Bunları doğru bulmuyorum, bu görüşlerimi de çok sevdiğim BBP yöneticilerine söyledim. Onların bu tür kuşkular duyması haklı; bu meseleyi canlı tutmaları siyasi pozisyonları bakımından gerekli olabilir ama yargının bu işi ele alış tarzı ve koparılan gürültü bana çok tuhaf geliyor.
***
Bu arada Cumhurbaşkanının DDK'yı devreye sokması da şüphesiz, olayları vuzuha kavuşturmadı, tam aksine, paranoyalara derinlik kazandırdı.
DDK yüzlerce sayfa rapor yazıyor, sonuçta "Özal zehirlenmiş olabilir" notunu düşüyor.
Hadi bakalım ne olacak şimdi?
Müfettiş kökenli ağabeylerimiz teşhisi koydular, 19 sene sonra çıkın işin içinden.
Yazıcıoğlu kazasında da aynı şeyi yaptılar ve onların yüzünden 3 masum bilirkişi hapse girdi, geçen ay da salıverildiler.
Bu insanların her ölümün ardında karışık işler arama çabasını gördükçe bu çabaların Allah'ın gücüne gideceğini düşünüyorum.
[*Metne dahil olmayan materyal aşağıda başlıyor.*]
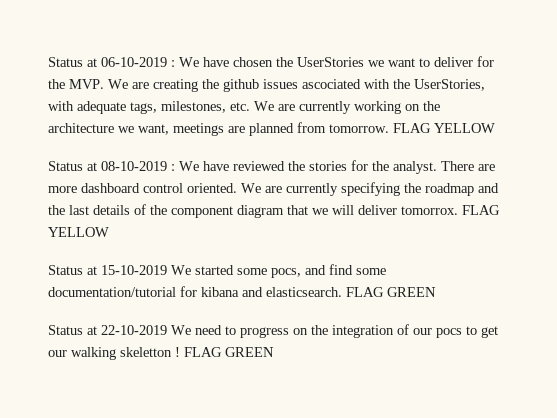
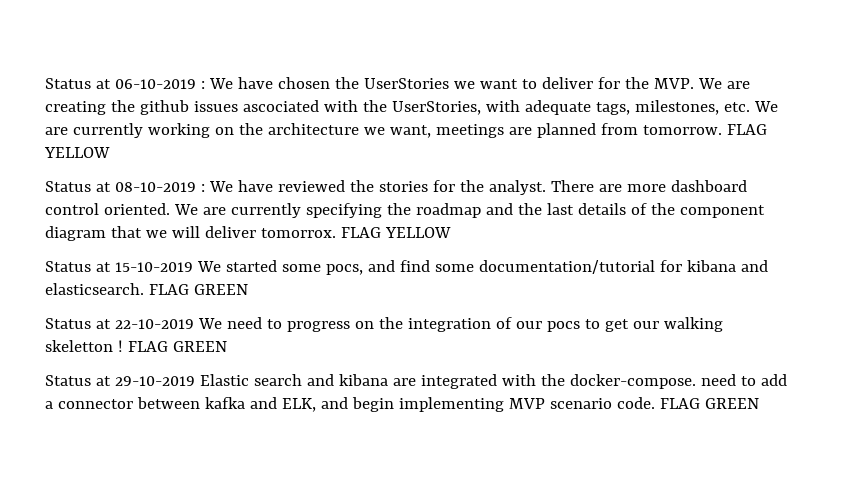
(274, 352) none -> [45,374,787,389] [45,397,759,412] // Status at 29-10-2019 Elastic search and kibana are integrated with the docker-compose. need to add a connector between kafka and ELK, and begin implementing MVP scenario code. FLAG GREEN

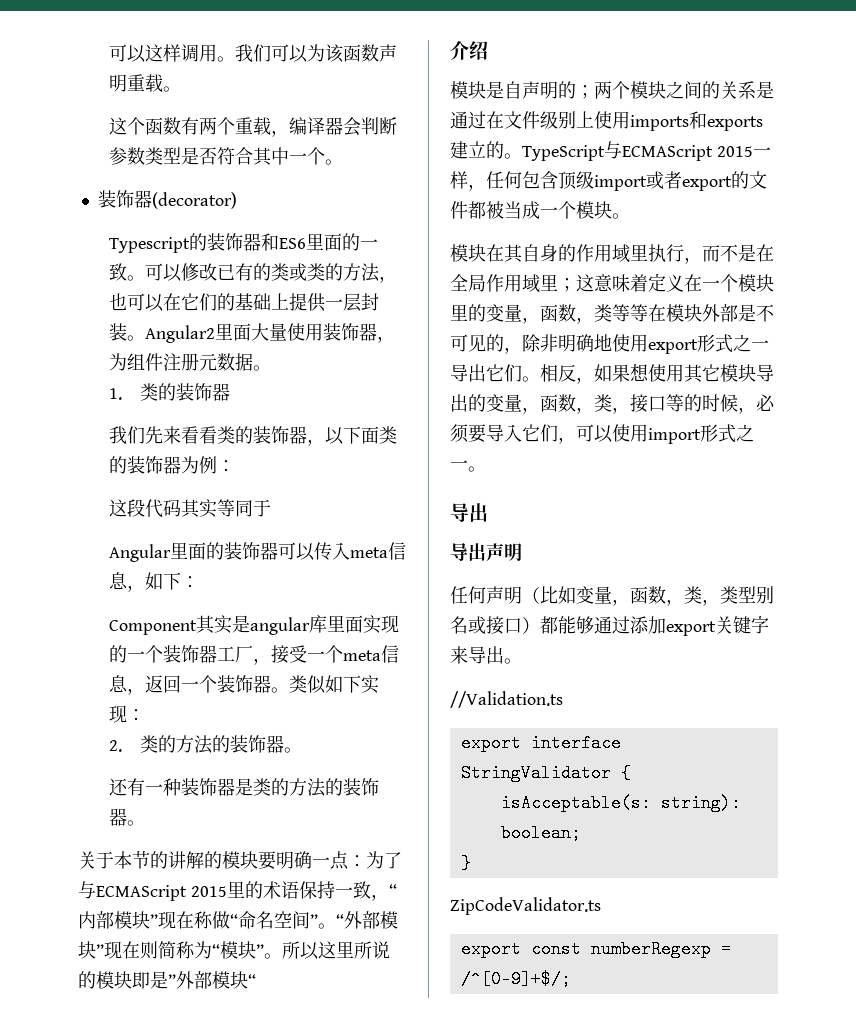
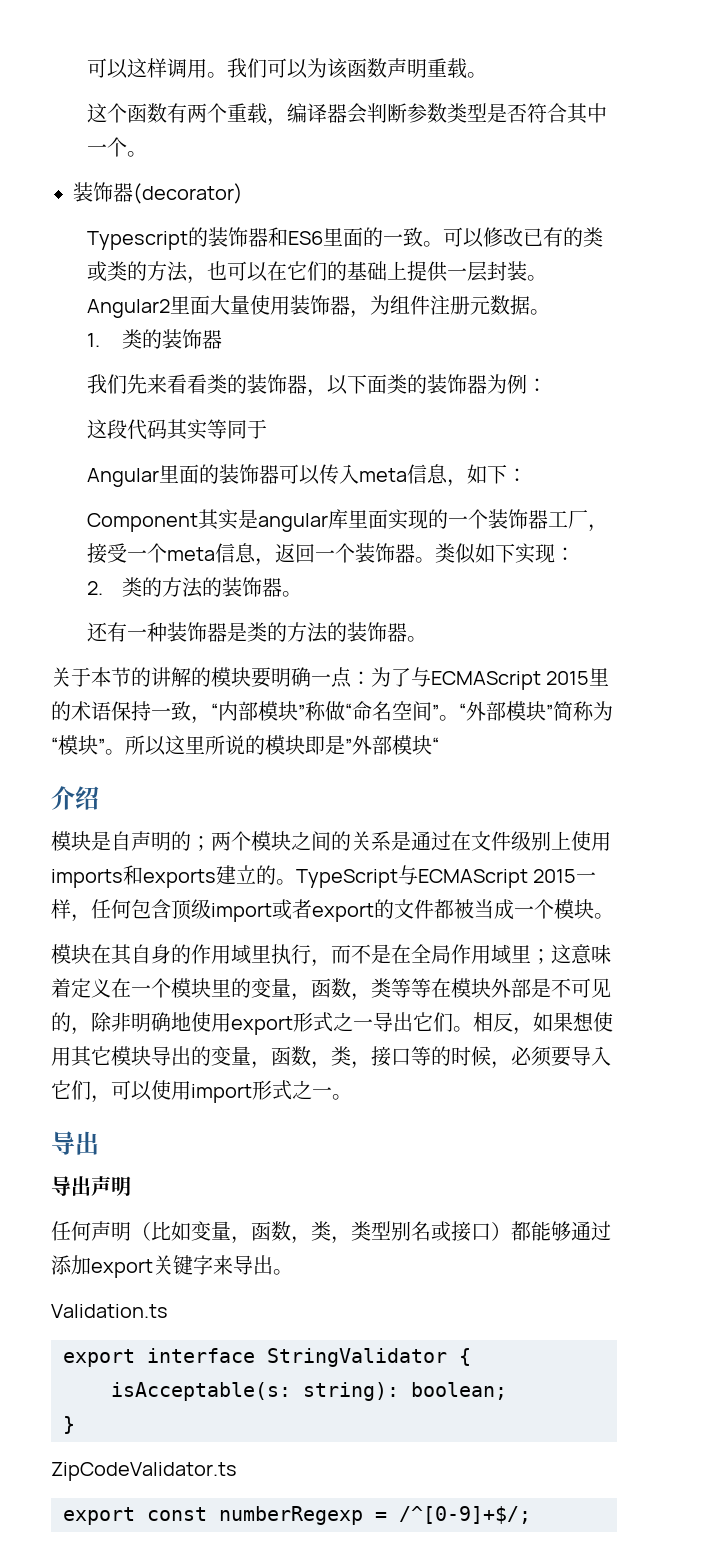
[158,911,194,929] 现在 -> (305, 711) none
[104,941,158,959] 现在则 -> (553, 711) none
[450,691,563,708] //Validation.ts -> [51,1304,168,1318] Validation.ts

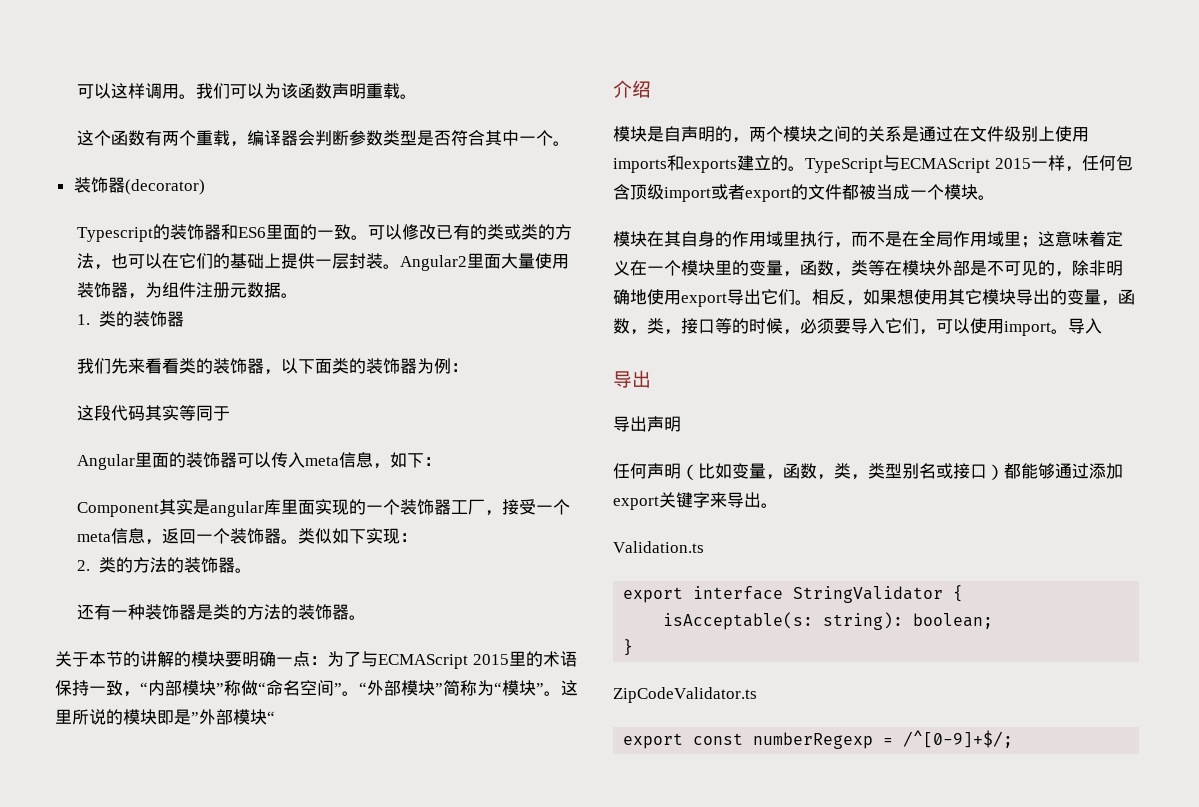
[125,735,166,756] 所以 -> (561, 693) none
[191,836,211,851] ； -> [732,137,749,143] ，
[411,978,431,998] 等 -> (885, 268) none
[293,1012,373,1032] 形式之一 -> (727, 300) none
[252,1080,352,1100] 形式之一。 -> [1051,318,1102,334] 。导入

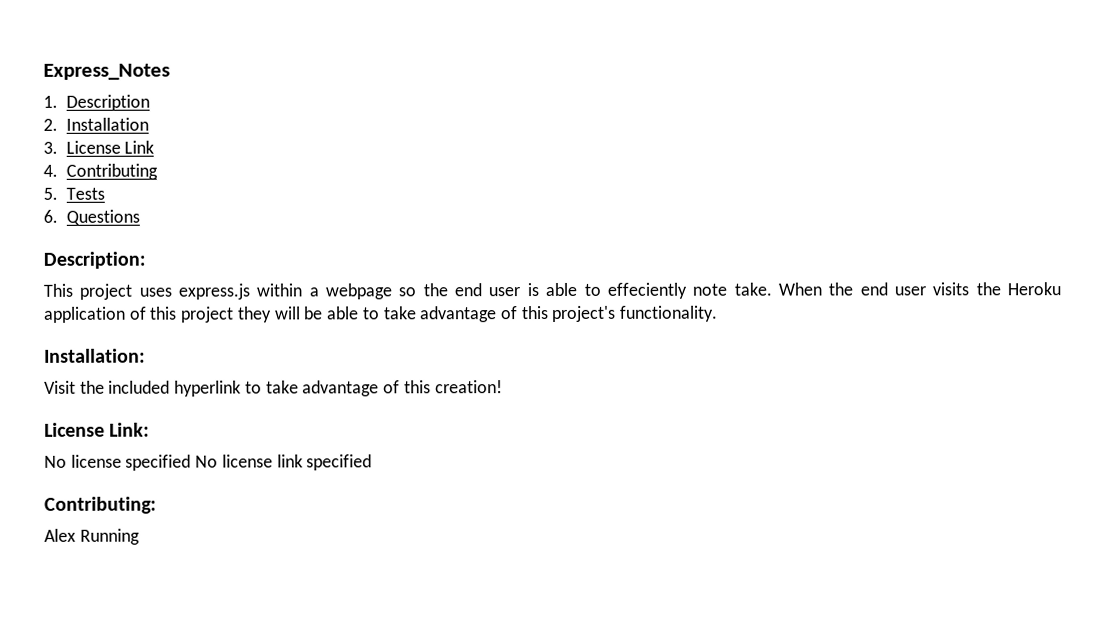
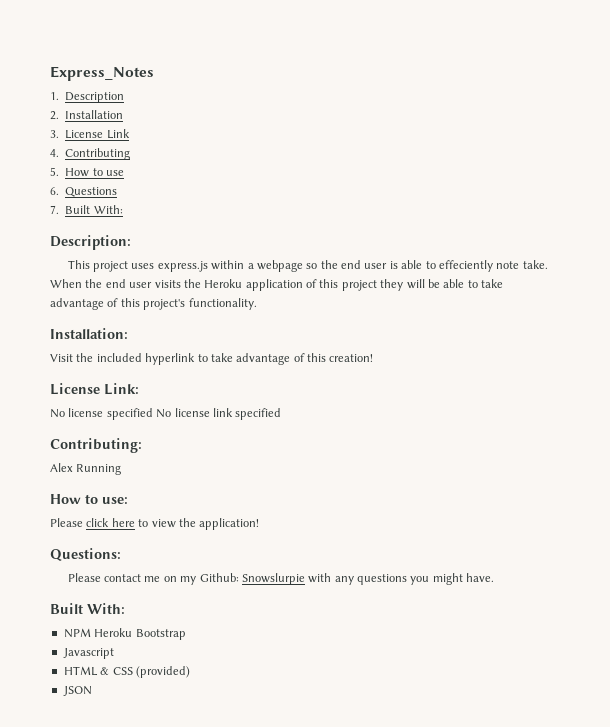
[65,187,105,200] Tests -> [65,168,124,177] How to use
(140, 217) none -> [50,205,123,214] // 7. Built With:
(140, 536) none -> [50,494,128,504] [50,518,260,530] [50,548,121,561] [67,573,495,585] [50,603,125,614] [63,628,186,640] [62,648,114,659] [63,666,190,678] [62,686,92,696] // How to use: // Please click here to view the application! // Questions: // Please contact me on my Github: Snowslurpie with any questions you might have. // Built With: // NPM Heroku Bootstrap // Javascript // HTML & CSS (provided) // JSON

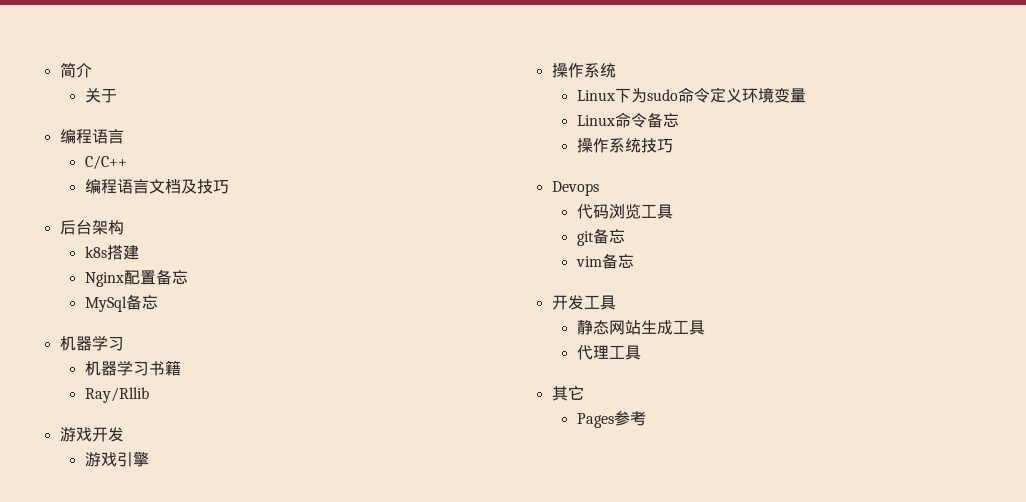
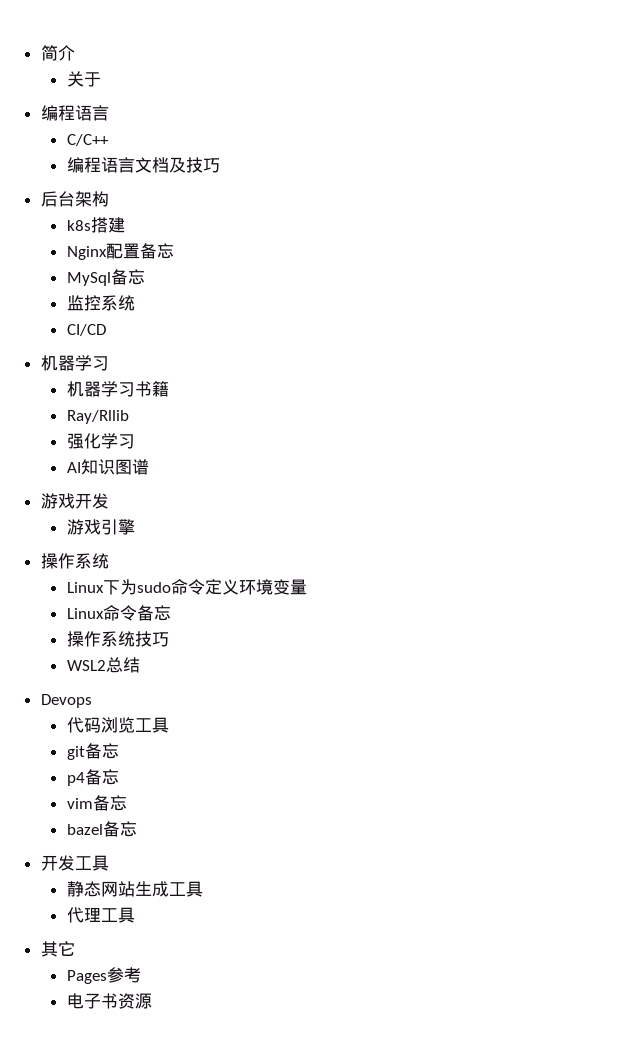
(158, 302) none -> [66,295,135,311] [66,324,106,336] // 监控系统 // CI/CD
(149, 395) none -> [66,433,135,449] [66,459,149,475] // 强化学习 // AI知识图谱
(673, 146) none -> [66,657,140,673] // WSL2总结
(625, 236) none -> [66,769,119,786] // p4备忘
(634, 261) none -> [66,821,137,837] // bazel备忘
(646, 418) none -> [66,993,152,1009] // 电子书资源

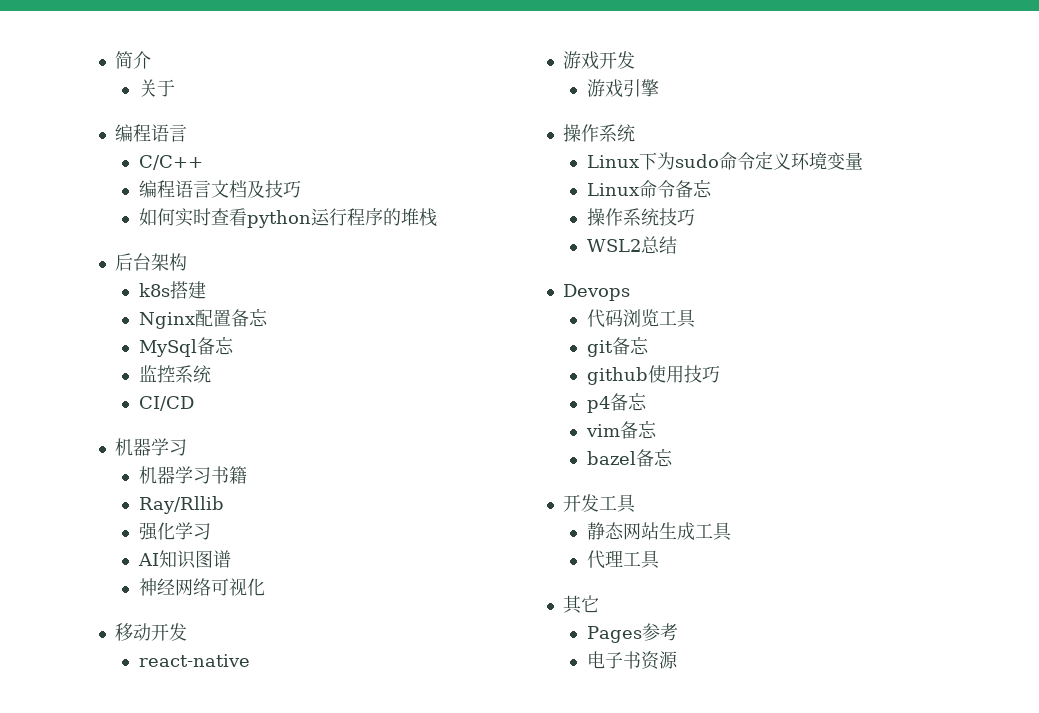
(220, 165) none -> [138,208,437,228] // 如何实时查看python运行程序的堆栈
(149, 467) none -> [138,578,265,596] [114,623,187,641] [138,654,250,667] // 神经网络可视化 // 移动开发 // react-native
(119, 751) none -> [586,365,720,385] // github使用技巧

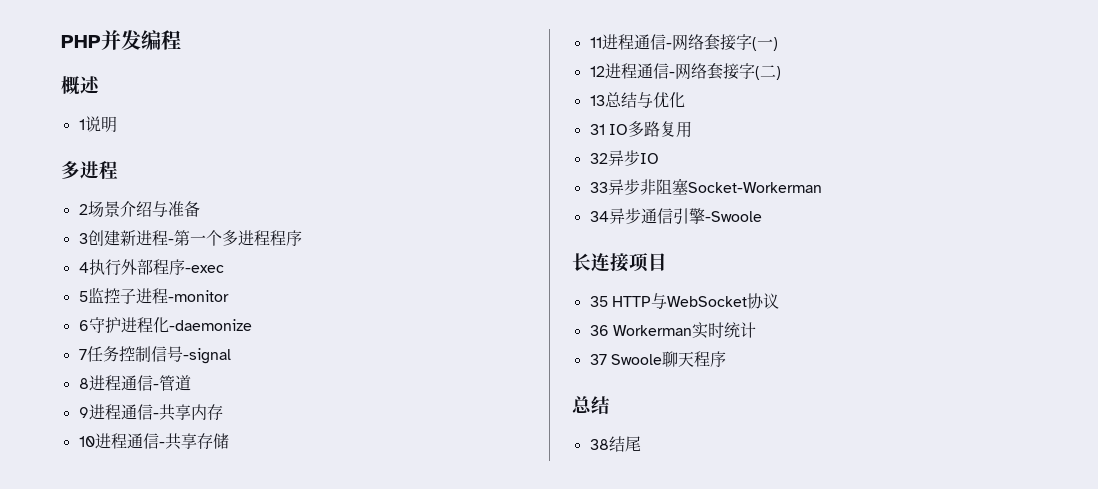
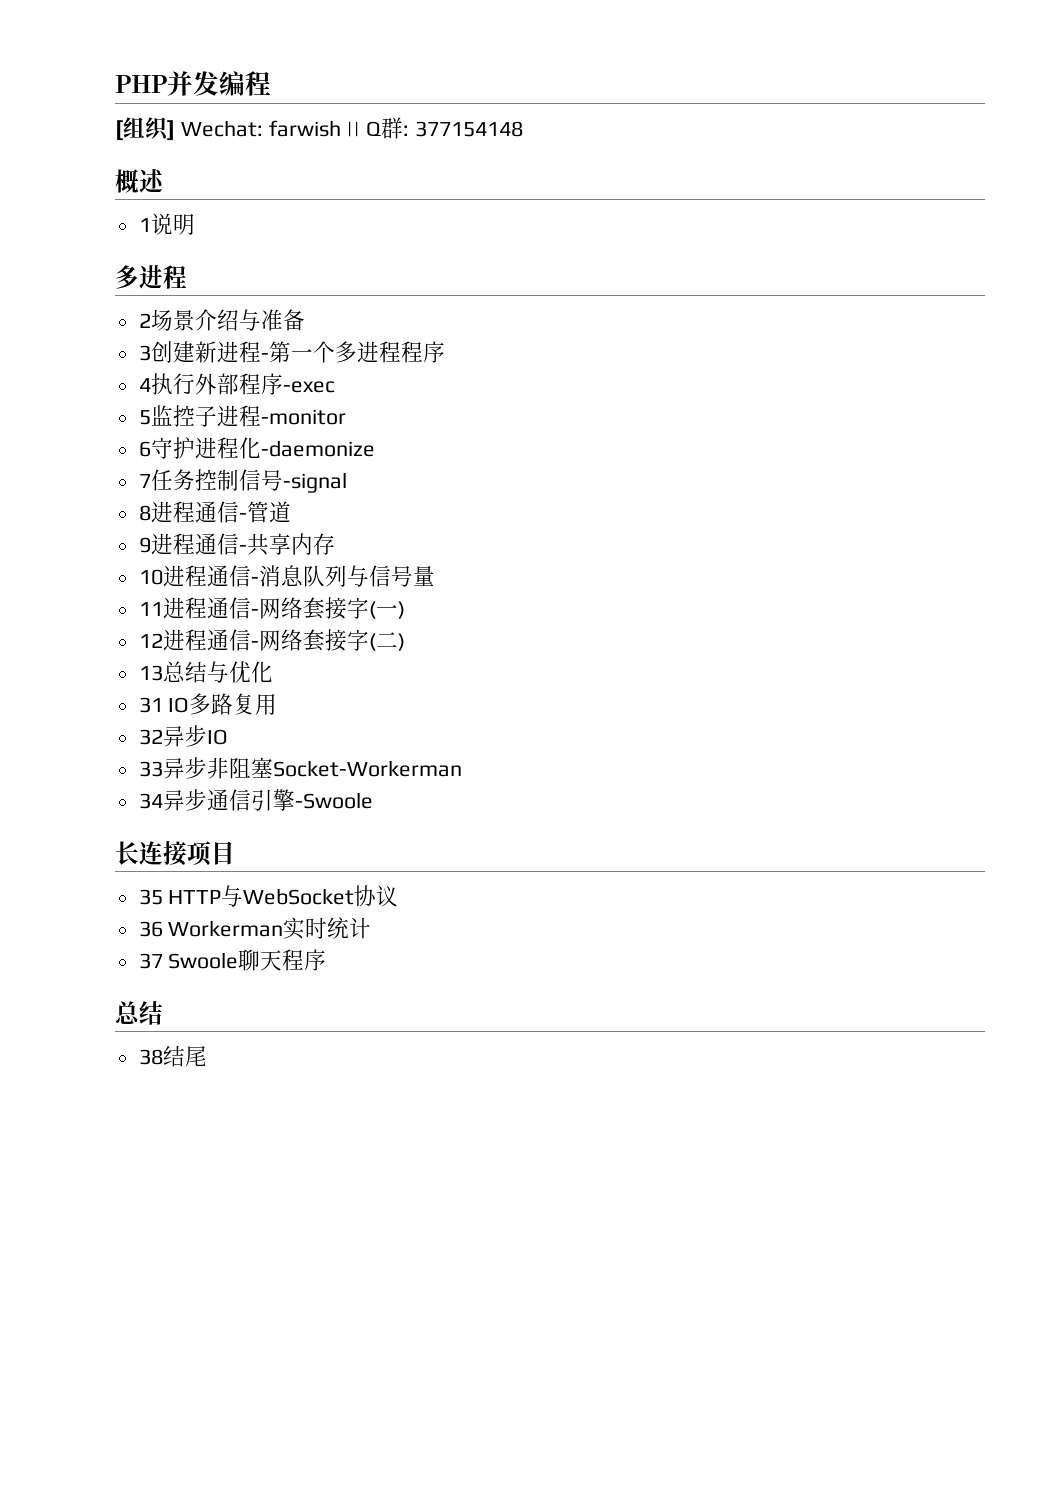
(181, 40) none -> [115,117,524,141] // [组织] Wechat: farwish || Q群: 377154148
[164,433,229,450] 共享存储 -> [258,565,435,587] 消息队列与信号量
Sanki "ecel" diye, "kader" diye bir kavram yok bizim kültürümüzde.
Nitekim bu paranoyalar insanların olaylara bakış tarzını değiştirdi. Daha geçen hafta ülkemizin ciddi gazetelerinden birisi, aslında Atatürk'ün vadesi ile ölmediğini, bir suikasta kurban gittiğini yazdı.
Bütün internet siteleri de bunu yaydı durdu.
İnsanlarımızın akıl sağlığını bozan bu tür paranoyaları çok yanlış buluyorum.
Bir takım devlet kuruluşlarının bu işlere bu biçimde karışmasını da ayrıca talihsizlik olarak nitelendiriyorum.